Simpler Procedures: Liberation or Licence?
The procedural accessibility of divorce in Bangladesh, while still far from simple for the average person, has undeniably improved through awareness campaigns, legal aid expansion, and NGO-facilitated processes. The question of whether this has given rise to avoidable divorce deserves a careful rather than reflexive answer.
There is evidence that some divorces initiated quickly, particularly in urban areas among younger couples, reflect not irreparable incompatibility but poor conflict resolution skills, unrealistic expectations shaped by social media, and the absence of any structured space for marital counselling before legal proceedings begin. In these cases, the legal ease of exit may be enabling decisions that a period of guided reflection could have reversed. This is not an argument against accessible divorce. It is an argument for building better support structures around the moments that preceded it.
However, the claim that accessible divorce reduces the social value of marriage is harder to sustain. What has diminished is not the value of marriage itself but the compulsory nature of its permanence regardless of its quality. A marriage sustained by the impossibility of exit is not a testament to love or commitment. It is a testament to the absence of alternatives. When alternatives exist, marriages that endure do so by genuine choice, which is a deeper affirmation of the institution than enforced continuity ever was.
Legal Reforms That Could Strengthen Marriages
The goal of legal reform in this space should not be to make divorce harder. It should be to make marriage stronger and more equitably constructed from the outset, while ensuring that unavoidable divorces are handled with justice and dignity for all parties.
First, mandatory pre-marital counselling, delivered by trained practitioners through community clinics, NGOs, and local government bodies, should be introduced as a standard component of the marriage registration process. Couples who understand communication, financial partnership, and conflict resolution before they marry are better equipped to navigate the pressures that dissolve marriages prematurely.
Second, a mandatory mediation period of thirty to sixty days should be inserted into the divorce process before any filing is formalised, except in cases involving documented domestic violence, where immediate exit pathways must remain unobstructed. Family courts should have access to trained mediators rather than relying solely on adversarial legal proceedings that often deepen conflict rather than resolve it.
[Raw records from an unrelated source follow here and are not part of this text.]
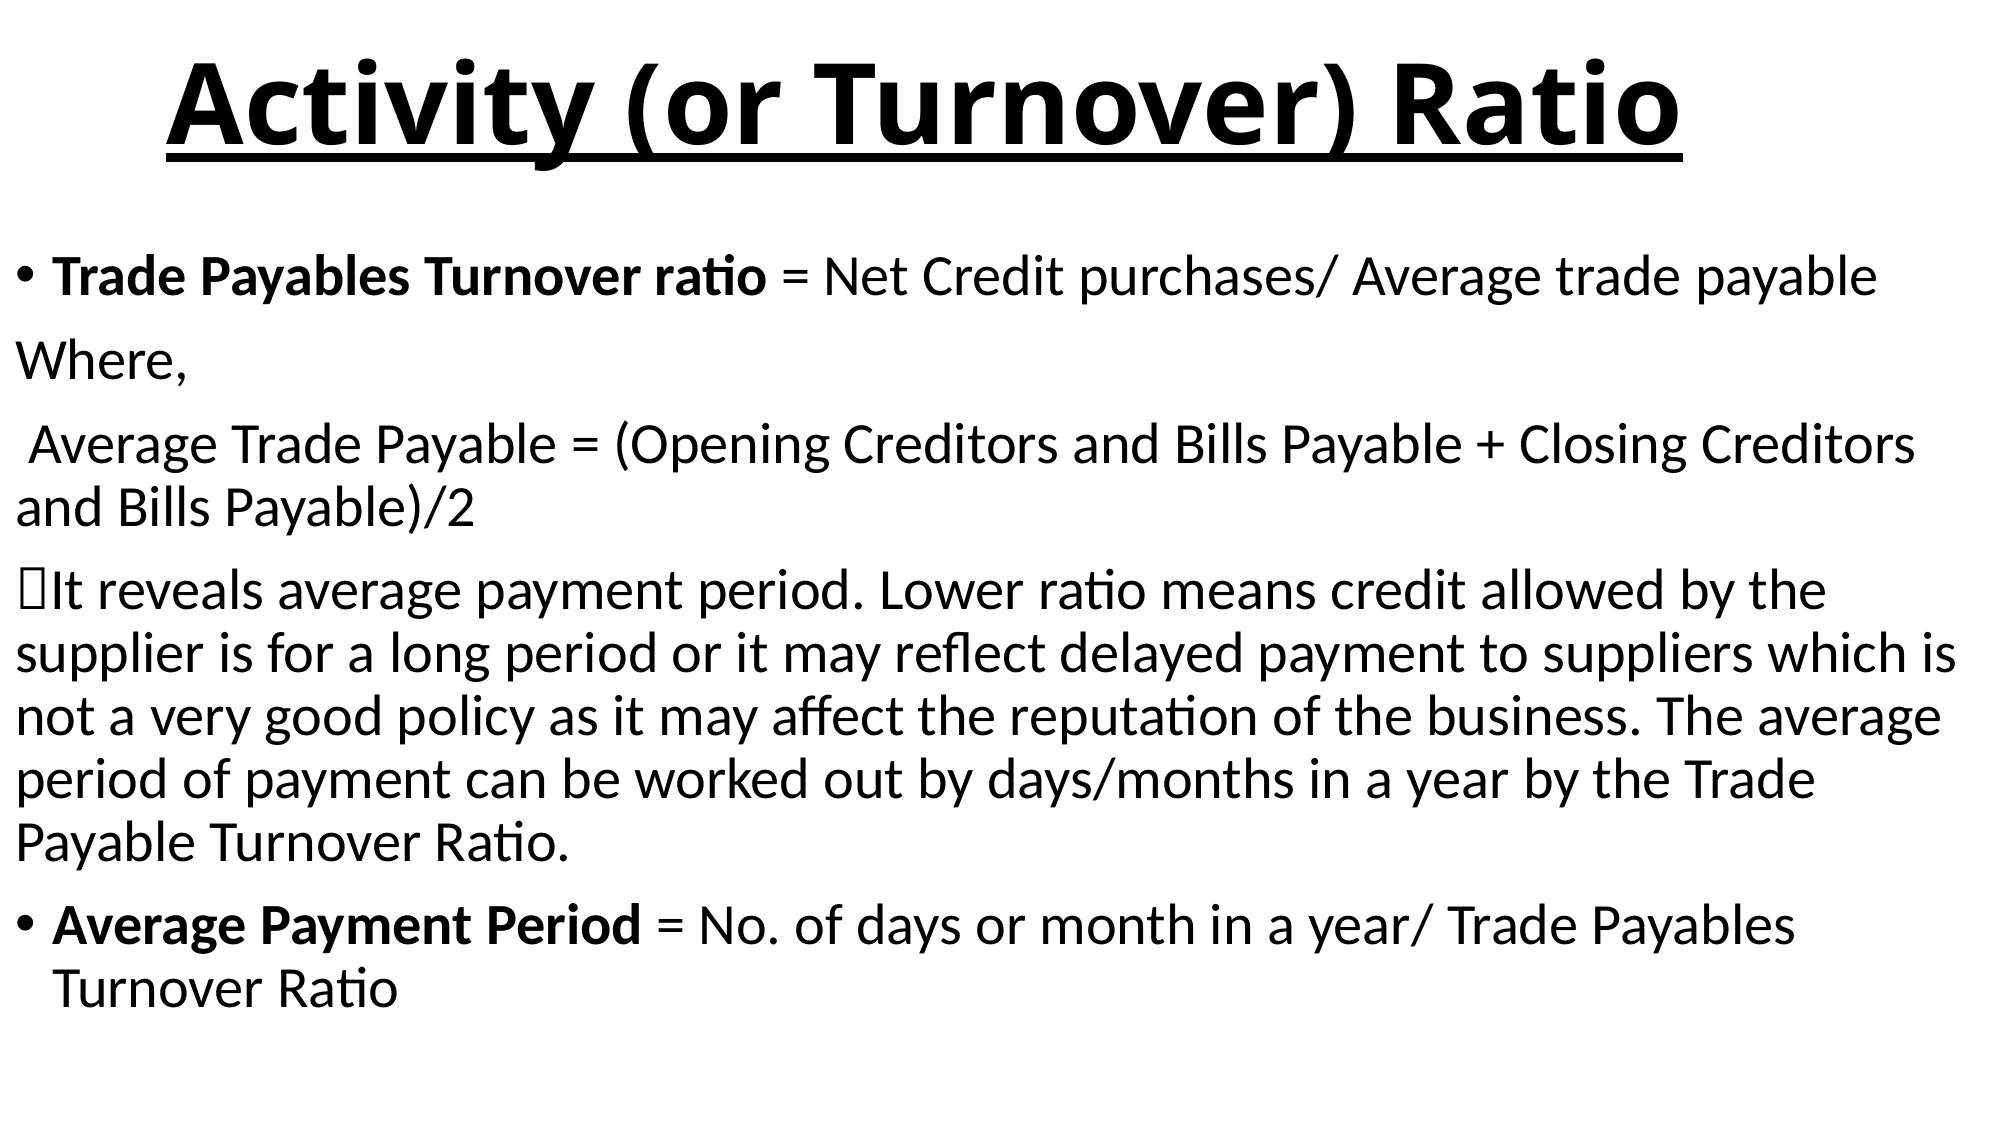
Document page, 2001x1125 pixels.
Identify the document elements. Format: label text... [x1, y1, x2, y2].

list Trade Payables Turnover ratio = Net Credit purchases/ Average trade payable Where, Average Trade Payable = (Opening Creditors and Bills Payable + Closing Creditors and Bills Payable)/2 It reveals average payment period. Lower ratio means credit allowed by the supplier is for a long period or it may reflect delayed payment to suppliers which is not a very good policy as it may affect the reputation of the business. The average period of payment can be worked out by days/months in a year by the Trade Payable Turnover Ratio. Average Payment Period = No. of days or month in a year/ Trade Payables Turnover Ratio [0, 238, 2000, 1125]
title Activity (or Turnover) Ratio [151, 0, 1877, 218]
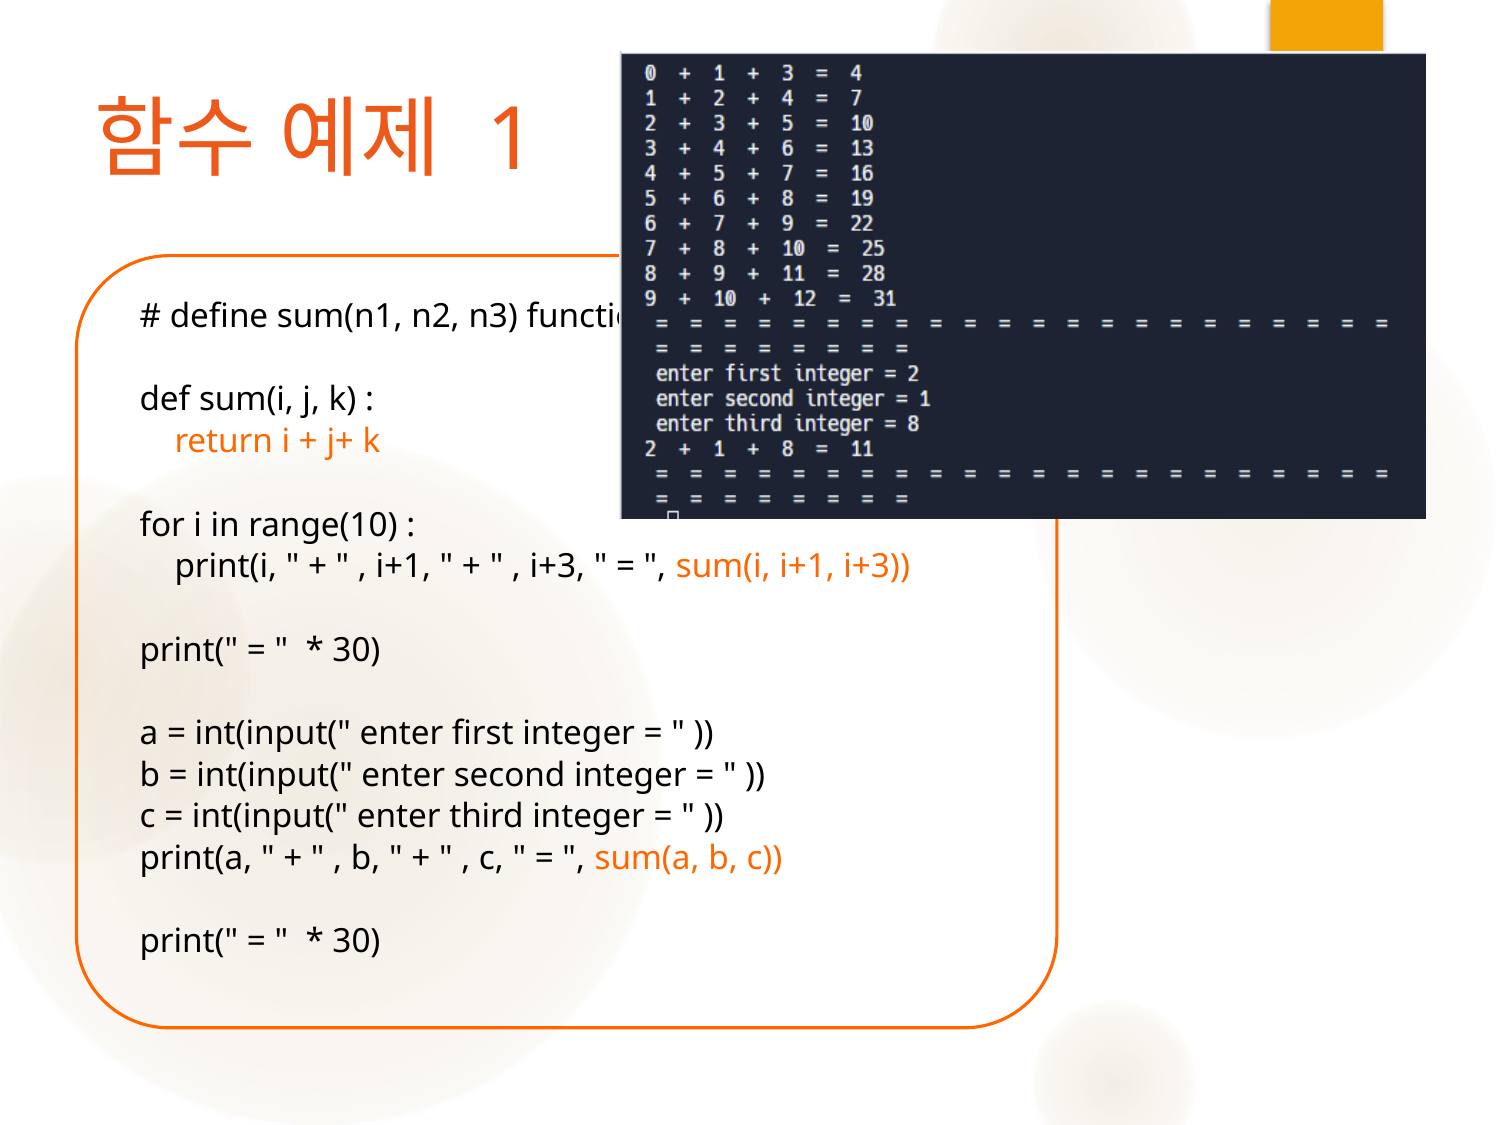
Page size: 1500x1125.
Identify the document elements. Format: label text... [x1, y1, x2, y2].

text_box [76, 255, 1021, 1028]
picture [619, 51, 1426, 519]
title 함수 예제 1 [79, 74, 613, 304]
text_box # define sum(n1, n2, n3) function def sum(i, j, k) : return i + j+ k for i in range(10) : print(i, " + " , i+1, " + " , i+3, " = ", sum(i, i+1, i+3)) print(" = " * 30) a = int(input(" enter first integer = " )) b = int(input(" enter second integer = " )) c = int(input(" enter third integer = " )) print(a, " + " , b, " + " , c, " = ", sum(a, b, c)) print(" = " * 30) [124, 285, 1115, 1009]
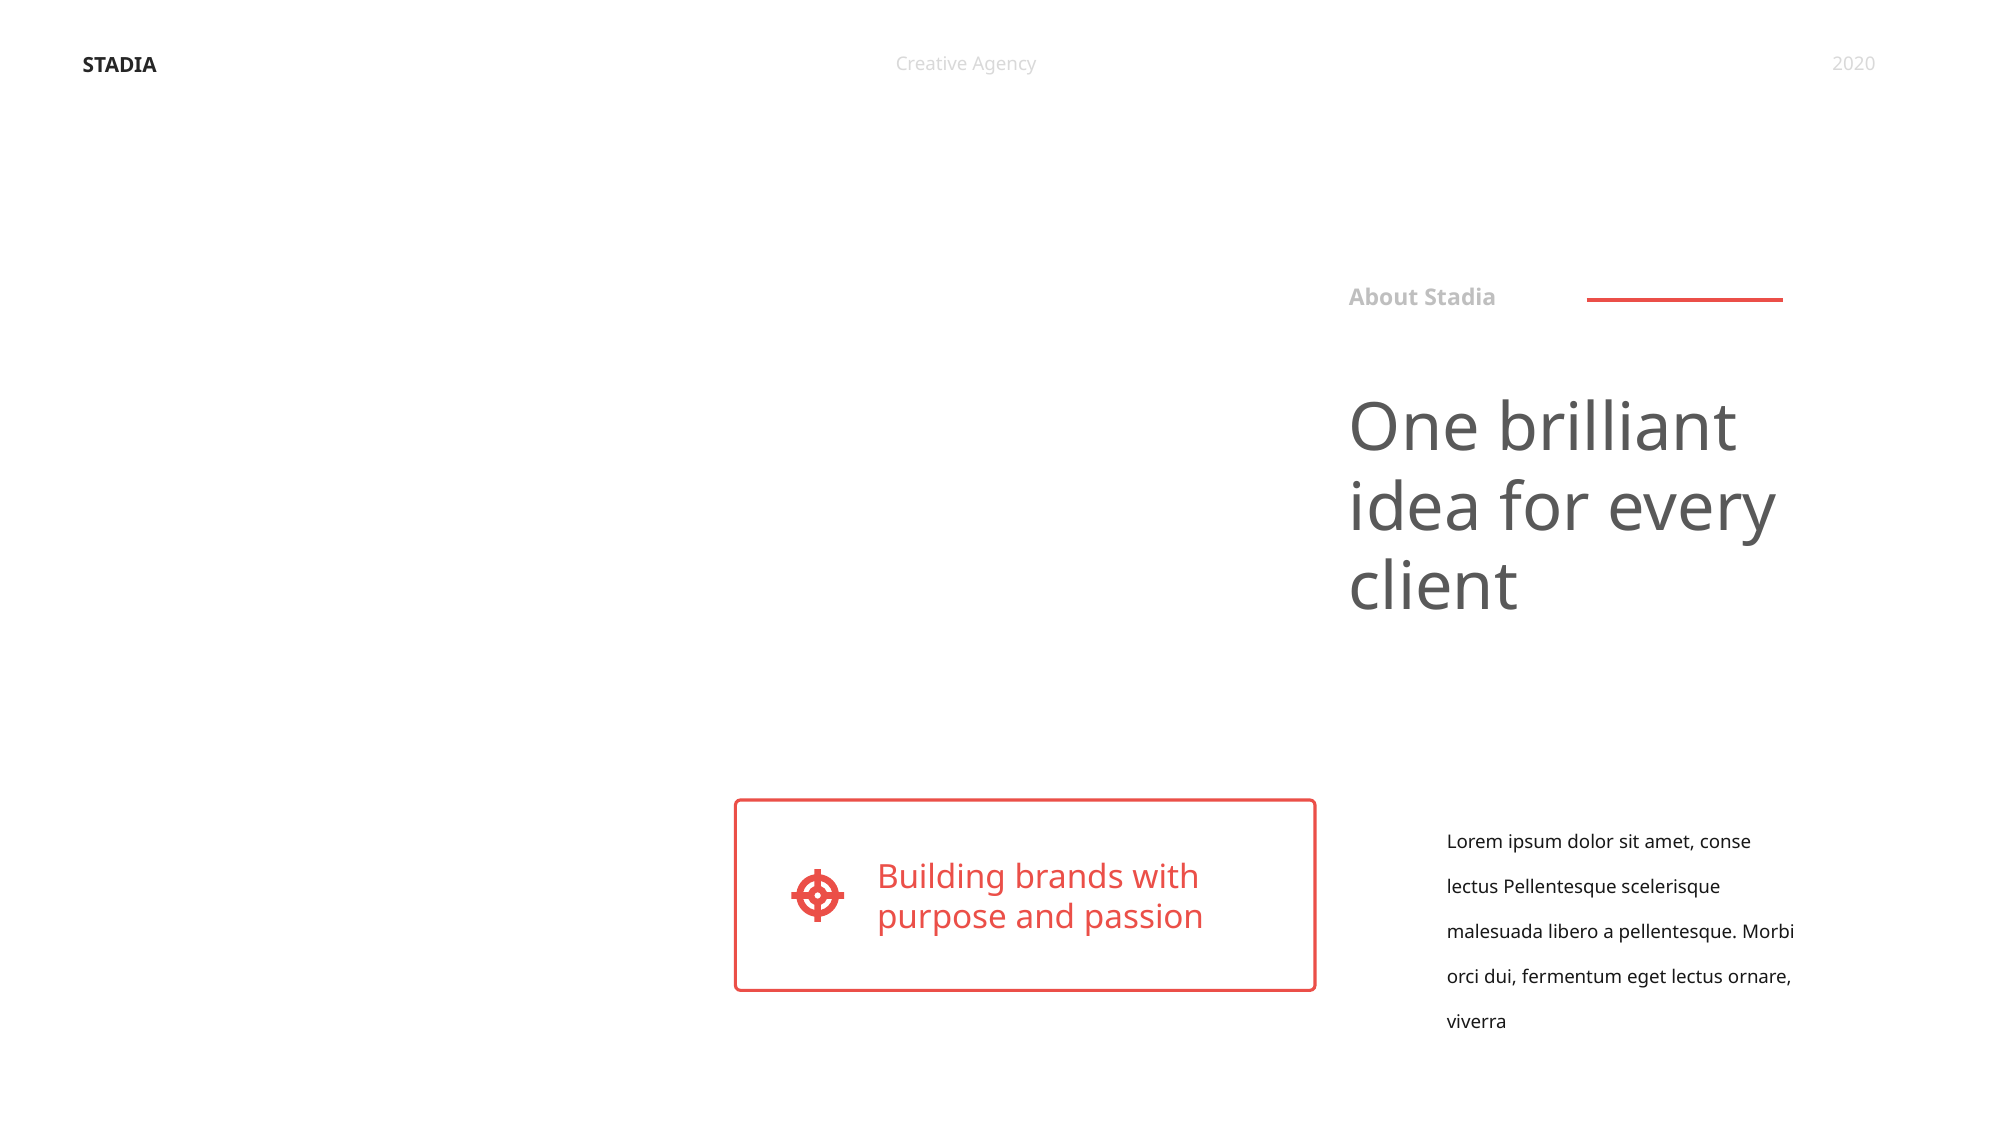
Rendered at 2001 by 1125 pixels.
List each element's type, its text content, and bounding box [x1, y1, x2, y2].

Third, the dower or mehr in Muslim marriages should be set at realistic and enforceable levels through regulatory guidance, ensuring that women entering marriage have genuine financial security and that the registration process captures the agreed amount explicitly. A mehr of nominal value provides no protection and signals the low institutional regard for the economic stake women carry into marriage.
Fourth, legal aid services for women in rural areas must be expanded and adequately funded so that the legal process of divorce, when necessary, does not further impoverish or traumatise the most vulnerable party. Justice in matrimonial law cannot remain a privilege of the urban and the educated.
Bangladesh does not face a crisis of too much divorce. It faces the challenge of building a marriage culture worthy of the empowered, aspirational citizens it is producing. That requires not fewer rights but better institutions, not simpler endings but stronger beginnings.